Celia: ‘Ciconte non deve confrontarsi con me, ma con chi lo ha eletto’

Il consigliere comunale di Fare per Catanzaro fa riferimento alla decisione di Enzo Ciconte di abbandonare il gruppo consiliare del Pd


“Forse è vero. Ha effettivamente ragione il vicepresidente del consiglio regionale Enzo Ciconte quando dice che non deve fornire spiegazioni al sottoscritto riguardo alle sue future scelte (LEGGI QUI) inerenti allo schieramento in questa o quella compagine in vista delle Regionali. Ma con l’elettorato, caro consigliere, è diverso. Il giochino della sottrazione, chiamiamolo così, non funziona. Non dimentichi infatti che lei ai cittadini in passato ha chiesto consenso e quindi fiducia, ottenendoli peraltro in misura considerevole. Ed è così che ha di fatto sottoscritto un patto basato sul raggiungimento di precisi obiettivi finalizzati al bene comune, certo, ma anche a tutela di determinati valori e ideali portati avanti dal centrosinistra e rappresentati, con tutte le lacune del caso, dal Partito Democratico. Un contenitore vuoto, come lo ha definito più di qualcuno, o in realtà una speranza per i moderati italiani per il modo in cui invece lo intendo io”.

Fin troppo chiare dunque le frasi dell’esponente nel civico consesso di Fare per Catanzaro Fabio Celia, che nell’assemblea cittadina di ieri ha chiesto al già candidato a sindaco dei Democrat nel capoluogo Ciconte di esser trasparente, dopo l’abbandono del Pd tanto a Palazzo Campanella quanto a quello De Nobili, quale progetto politico abbraccerà adesso. Un interrogativo rimasto tale, considerato che il diretto interessato ha detto a Celia di non doverlo delucidare sull’argomento. Risposta, anzi non risposta, che ha spinto il componente di FpC in consiglio comunale a reiterare il quesito mediante un comunicato stampa: “Ribadisco quanto detto finora, Ciconte, che peraltro notoriamente va dove tira il vento più forte e propizio, non deve confrontarsi con me. Neppure lo auspico, per carità. Ma con le persone comuni sì. E parlo di quanti gli hanno finora concesso decine e decine di migliaia di preferenze.

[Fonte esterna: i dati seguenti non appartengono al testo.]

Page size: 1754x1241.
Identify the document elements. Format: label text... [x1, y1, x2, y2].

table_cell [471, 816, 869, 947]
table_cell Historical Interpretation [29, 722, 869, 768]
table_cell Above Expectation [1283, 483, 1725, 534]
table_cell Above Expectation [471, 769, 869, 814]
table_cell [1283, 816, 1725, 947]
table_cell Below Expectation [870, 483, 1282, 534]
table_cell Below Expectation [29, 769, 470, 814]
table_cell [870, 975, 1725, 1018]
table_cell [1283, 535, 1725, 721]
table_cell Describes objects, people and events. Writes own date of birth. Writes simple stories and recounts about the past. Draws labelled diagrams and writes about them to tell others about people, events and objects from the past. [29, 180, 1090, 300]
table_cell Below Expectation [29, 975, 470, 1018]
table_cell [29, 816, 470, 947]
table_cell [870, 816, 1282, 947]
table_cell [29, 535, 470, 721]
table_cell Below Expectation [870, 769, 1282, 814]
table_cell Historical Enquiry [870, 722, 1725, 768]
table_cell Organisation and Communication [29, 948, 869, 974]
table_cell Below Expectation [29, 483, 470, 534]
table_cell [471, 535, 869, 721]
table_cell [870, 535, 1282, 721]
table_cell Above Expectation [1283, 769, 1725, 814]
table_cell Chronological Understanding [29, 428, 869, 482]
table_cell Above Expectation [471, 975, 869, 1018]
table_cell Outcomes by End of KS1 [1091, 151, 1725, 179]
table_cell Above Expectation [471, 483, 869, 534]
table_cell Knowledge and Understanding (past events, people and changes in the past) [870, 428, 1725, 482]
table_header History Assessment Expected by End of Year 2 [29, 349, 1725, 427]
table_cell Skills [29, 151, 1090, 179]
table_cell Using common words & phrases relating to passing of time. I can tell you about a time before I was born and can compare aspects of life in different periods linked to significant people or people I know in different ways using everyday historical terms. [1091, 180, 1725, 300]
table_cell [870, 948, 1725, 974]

Tuttavia lui, soprattutto negli ultimi anni, non è sembrato curarsene più di tanto. Basti pensare alla campagna elettorale per le Amministrative del 2017 nel capoluogo, allorquando ripeto che fu lui a perdere e non Sergio Abramo a vincere.

Un dato su cui forse non si è riflettuto abbastanza. Mai. Ma da imprenditore dico che i numeri sono importanti. Eccome. Tanto è vero – ha chiosato Celia – che fece registrare un risultato nettamente peggiore delle liste a suo sostegno e mentre Fare per Catanzaro era 18 ore al giorno sulla strada a fargli propaganda, lui era chiuso in casa a sbollire la delusione per l’esito del primo turno”.